**What to work on:** Transcribe every line of text in the material below, keeping each character, line break, and language as it appears.

**Information given:**

-=-=-=-=-

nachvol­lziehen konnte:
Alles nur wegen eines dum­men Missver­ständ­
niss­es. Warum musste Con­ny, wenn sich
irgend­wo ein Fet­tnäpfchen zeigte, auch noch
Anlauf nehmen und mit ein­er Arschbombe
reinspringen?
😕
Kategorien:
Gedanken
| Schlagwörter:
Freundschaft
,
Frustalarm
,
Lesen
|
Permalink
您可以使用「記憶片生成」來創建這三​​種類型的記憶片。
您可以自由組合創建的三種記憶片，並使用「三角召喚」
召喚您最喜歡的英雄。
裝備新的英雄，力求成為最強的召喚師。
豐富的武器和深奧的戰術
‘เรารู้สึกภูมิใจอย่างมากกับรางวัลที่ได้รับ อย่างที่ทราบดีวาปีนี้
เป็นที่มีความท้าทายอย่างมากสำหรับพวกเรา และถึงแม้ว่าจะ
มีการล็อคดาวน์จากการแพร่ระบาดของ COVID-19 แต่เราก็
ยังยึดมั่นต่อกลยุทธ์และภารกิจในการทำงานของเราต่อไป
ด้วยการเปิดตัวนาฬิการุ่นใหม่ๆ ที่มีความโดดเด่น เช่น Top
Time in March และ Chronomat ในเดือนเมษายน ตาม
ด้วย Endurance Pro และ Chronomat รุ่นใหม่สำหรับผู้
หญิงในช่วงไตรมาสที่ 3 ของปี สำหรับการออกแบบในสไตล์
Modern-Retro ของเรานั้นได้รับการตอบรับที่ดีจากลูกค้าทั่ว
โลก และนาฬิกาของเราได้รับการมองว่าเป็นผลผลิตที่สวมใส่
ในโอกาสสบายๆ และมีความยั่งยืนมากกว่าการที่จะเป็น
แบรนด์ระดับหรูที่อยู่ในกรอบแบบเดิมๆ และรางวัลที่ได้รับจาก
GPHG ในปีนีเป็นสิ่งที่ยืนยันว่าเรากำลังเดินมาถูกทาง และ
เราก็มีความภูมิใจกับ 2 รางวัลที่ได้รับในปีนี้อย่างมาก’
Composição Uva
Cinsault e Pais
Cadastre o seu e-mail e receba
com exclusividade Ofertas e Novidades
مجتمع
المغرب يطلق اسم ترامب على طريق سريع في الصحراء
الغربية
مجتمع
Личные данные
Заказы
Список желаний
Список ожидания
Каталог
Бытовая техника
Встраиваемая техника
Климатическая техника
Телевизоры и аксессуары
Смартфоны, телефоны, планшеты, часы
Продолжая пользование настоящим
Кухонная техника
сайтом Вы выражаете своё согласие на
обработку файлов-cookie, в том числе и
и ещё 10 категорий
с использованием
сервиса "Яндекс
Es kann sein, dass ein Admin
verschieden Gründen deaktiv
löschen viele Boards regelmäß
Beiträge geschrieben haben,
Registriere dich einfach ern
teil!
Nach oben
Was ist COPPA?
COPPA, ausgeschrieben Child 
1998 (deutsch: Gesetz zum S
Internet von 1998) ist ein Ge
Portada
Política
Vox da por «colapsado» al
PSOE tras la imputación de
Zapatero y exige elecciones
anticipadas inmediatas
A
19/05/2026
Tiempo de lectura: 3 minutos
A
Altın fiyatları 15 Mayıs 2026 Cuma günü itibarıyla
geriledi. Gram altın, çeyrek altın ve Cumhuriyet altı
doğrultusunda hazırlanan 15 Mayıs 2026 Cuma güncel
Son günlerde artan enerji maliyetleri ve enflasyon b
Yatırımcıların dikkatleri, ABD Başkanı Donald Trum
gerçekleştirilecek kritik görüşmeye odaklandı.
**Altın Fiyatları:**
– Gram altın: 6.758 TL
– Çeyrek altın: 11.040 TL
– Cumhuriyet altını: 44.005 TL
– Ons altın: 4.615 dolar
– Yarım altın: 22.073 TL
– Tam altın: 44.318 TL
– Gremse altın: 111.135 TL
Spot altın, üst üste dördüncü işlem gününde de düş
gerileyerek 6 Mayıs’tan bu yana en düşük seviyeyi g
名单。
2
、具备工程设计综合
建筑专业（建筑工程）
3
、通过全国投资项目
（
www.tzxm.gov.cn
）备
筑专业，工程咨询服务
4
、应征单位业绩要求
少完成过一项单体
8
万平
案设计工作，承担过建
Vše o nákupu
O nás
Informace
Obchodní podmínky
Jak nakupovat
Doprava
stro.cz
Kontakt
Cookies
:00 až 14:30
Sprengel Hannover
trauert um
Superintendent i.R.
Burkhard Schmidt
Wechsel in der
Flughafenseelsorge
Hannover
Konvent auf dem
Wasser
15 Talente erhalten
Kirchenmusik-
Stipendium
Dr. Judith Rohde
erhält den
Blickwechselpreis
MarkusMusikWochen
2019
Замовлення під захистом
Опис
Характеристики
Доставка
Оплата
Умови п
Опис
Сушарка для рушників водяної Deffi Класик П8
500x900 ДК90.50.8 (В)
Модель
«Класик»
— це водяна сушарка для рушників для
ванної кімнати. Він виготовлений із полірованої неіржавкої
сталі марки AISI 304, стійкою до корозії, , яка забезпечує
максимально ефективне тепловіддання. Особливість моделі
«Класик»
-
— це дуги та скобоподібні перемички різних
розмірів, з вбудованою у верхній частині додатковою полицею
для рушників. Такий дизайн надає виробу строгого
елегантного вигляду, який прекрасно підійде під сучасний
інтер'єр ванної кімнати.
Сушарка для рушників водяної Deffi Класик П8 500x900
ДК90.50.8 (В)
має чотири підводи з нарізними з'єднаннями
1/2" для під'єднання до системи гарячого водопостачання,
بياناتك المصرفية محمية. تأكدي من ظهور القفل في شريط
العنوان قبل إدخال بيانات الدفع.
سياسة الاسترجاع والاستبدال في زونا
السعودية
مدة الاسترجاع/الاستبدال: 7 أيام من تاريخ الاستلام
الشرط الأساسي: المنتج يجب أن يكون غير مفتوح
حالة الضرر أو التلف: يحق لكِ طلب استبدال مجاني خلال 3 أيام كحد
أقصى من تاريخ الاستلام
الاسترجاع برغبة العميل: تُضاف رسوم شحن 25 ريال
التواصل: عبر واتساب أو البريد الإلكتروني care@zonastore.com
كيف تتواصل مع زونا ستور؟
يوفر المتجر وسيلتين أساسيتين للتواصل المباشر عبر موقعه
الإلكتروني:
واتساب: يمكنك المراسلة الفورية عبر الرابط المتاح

-=-=-=-=-

**The answer:**
nachvol­lziehen konnte:
Alles nur wegen eines dum­men Missver­ständ­
niss­es. Warum musste Con­ny, wenn sich
irgend­wo ein Fet­tnäpfchen zeigte, auch noch
Anlauf nehmen und mit ein­er Arschbombe
reinspringen?
😕
Kategorien:
Gedanken
| Schlagwörter:
Freundschaft
,
Frustalarm
,
Lesen
|
Permalink
您可以使用「記憶片生成」來創建這三​​種類型的記憶片。
您可以自由組合創建的三種記憶片，並使用「三角召喚」
召喚您最喜歡的英雄。
裝備新的英雄，力求成為最強的召喚師。
豐富的武器和深奧的戰術
‘เรารู้สึกภูมิใจอย่างมากกับรางวัลที่ได้รับ อย่างที่ทราบดีวาปีนี้
เป็นที่มีความท้าทายอย่างมากสำหรับพวกเรา และถึงแม้ว่าจะ
มีการล็อคดาวน์จากการแพร่ระบาดของ COVID-19 แต่เราก็
ยังยึดมั่นต่อกลยุทธ์และภารกิจในการทำงานของเราต่อไป
ด้วยการเปิดตัวนาฬิการุ่นใหม่ๆ ที่มีความโดดเด่น เช่น Top
Time in March และ Chronomat ในเดือนเมษายน ตาม
ด้วย Endurance Pro และ Chronomat รุ่นใหม่สำหรับผู้
หญิงในช่วงไตรมาสที่ 3 ของปี สำหรับการออกแบบในสไตล์
Modern-Retro ของเรานั้นได้รับการตอบรับที่ดีจากลูกค้าทั่ว
โลก และนาฬิกาของเราได้รับการมองว่าเป็นผลผลิตที่สวมใส่
ในโอกาสสบายๆ และมีความยั่งยืนมากกว่าการที่จะเป็น
แบรนด์ระดับหรูที่อยู่ในกรอบแบบเดิมๆ และรางวัลที่ได้รับจาก
GPHG ในปีนีเป็นสิ่งที่ยืนยันว่าเรากำลังเดินมาถูกทาง และ
เราก็มีความภูมิใจกับ 2 รางวัลที่ได้รับในปีนี้อย่างมาก’
Composição Uva
Cinsault e Pais
Cadastre o seu e-mail e receba
com exclusividade Ofertas e Novidades
مجتمع
المغرب يطلق اسم ترامب على طريق سريع في الصحراء
الغربية
مجتمع
Личные данные
Заказы
Список желаний
Список ожидания
Каталог
Бытовая техника
Встраиваемая техника
Климатическая техника
Телевизоры и аксессуары
Смартфоны, телефоны, планшеты, часы
Продолжая пользование настоящим
Кухонная техника
сайтом Вы выражаете своё согласие на
обработку файлов-cookie, в том числе и
и ещё 10 категорий
с использованием
сервиса "Яндекс
Es kann sein, dass ein Admin
verschieden Gründen deaktiv
löschen viele Boards regelmäß
Beiträge geschrieben haben,
Registriere dich einfach ern
teil!
Nach oben
Was ist COPPA?
COPPA, ausgeschrieben Child 
1998 (deutsch: Gesetz zum S
Internet von 1998) ist ein Ge
Portada
Política
Vox da por «colapsado» al
PSOE tras la imputación de
Zapatero y exige elecciones
anticipadas inmediatas
A
19/05/2026
Tiempo de lectura: 3 minutos
A
Altın fiyatları 15 Mayıs 2026 Cuma günü itibarıyla
geriledi. Gram altın, çeyrek altın ve Cumhuriyet altı
doğrultusunda hazırlanan 15 Mayıs 2026 Cuma güncel
Son günlerde artan enerji maliyetleri ve enflasyon b
Yatırımcıların dikkatleri, ABD Başkanı Donald Trum
gerçekleştirilecek kritik görüşmeye odaklandı.
**Altın Fiyatları:**
– Gram altın: 6.758 TL
– Çeyrek altın: 11.040 TL
– Cumhuriyet altını: 44.005 TL
– Ons altın: 4.615 dolar
– Yarım altın: 22.073 TL
– Tam altın: 44.318 TL
– Gremse altın: 111.135 TL
Spot altın, üst üste dördüncü işlem gününde de düş
gerileyerek 6 Mayıs’tan bu yana en düşük seviyeyi g
名单。
2
、具备工程设计综合
建筑专业（建筑工程）
3
、通过全国投资项目
（
www.tzxm.gov.cn
）备
筑专业，工程咨询服务
4
、应征单位业绩要求
少完成过一项单体
8
万平
案设计工作，承担过建
Vše o nákupu
O nás
Informace
Obchodní podmínky
Jak nakupovat
Doprava
stro.cz
Kontakt
Cookies
:00 až 14:30
Sprengel Hannover
trauert um
Superintendent i.R.
Burkhard Schmidt
Wechsel in der
Flughafenseelsorge
Hannover
Konvent auf dem
Wasser
15 Talente erhalten
Kirchenmusik-
Stipendium
Dr. Judith Rohde
erhält den
Blickwechselpreis
MarkusMusikWochen
2019
Замовлення під захистом
Опис
Характеристики
Доставка
Оплата
Умови п
Опис
Сушарка для рушників водяної Deffi Класик П8
500x900 ДК90.50.8 (В)
Модель
«Класик»
— це водяна сушарка для рушників для
ванної кімнати. Він виготовлений із полірованої неіржавкої
сталі марки AISI 304, стійкою до корозії, , яка забезпечує
максимально ефективне тепловіддання. Особливість моделі
«Класик»
-
— це дуги та скобоподібні перемички різних
розмірів, з вбудованою у верхній частині додатковою полицею
для рушників. Такий дизайн надає виробу строгого
елегантного вигляду, який прекрасно підійде під сучасний
інтер'єр ванної кімнати.
Сушарка для рушників водяної Deffi Класик П8 500x900
ДК90.50.8 (В)
має чотири підводи з нарізними з'єднаннями
1/2" для під'єднання до системи гарячого водопостачання,
بياناتك المصرفية محمية. تأكدي من ظهور القفل في شريط
العنوان قبل إدخال بيانات الدفع.
سياسة الاسترجاع والاستبدال في زونا
السعودية
مدة الاسترجاع/الاستبدال: 7 أيام من تاريخ الاستلام
الشرط الأساسي: المنتج يجب أن يكون غير مفتوح
حالة الضرر أو التلف: يحق لكِ طلب استبدال مجاني خلال 3 أيام كحد
أقصى من تاريخ الاستلام
الاسترجاع برغبة العميل: تُضاف رسوم شحن 25 ريال
التواصل: عبر واتساب أو البريد الإلكتروني care@zonastore.com
كيف تتواصل مع زونا ستور؟
يوفر المتجر وسيلتين أساسيتين للتواصل المباشر عبر موقعه
الإلكتروني:
واتساب: يمكنك المراسلة الفورية عبر الرابط المتاح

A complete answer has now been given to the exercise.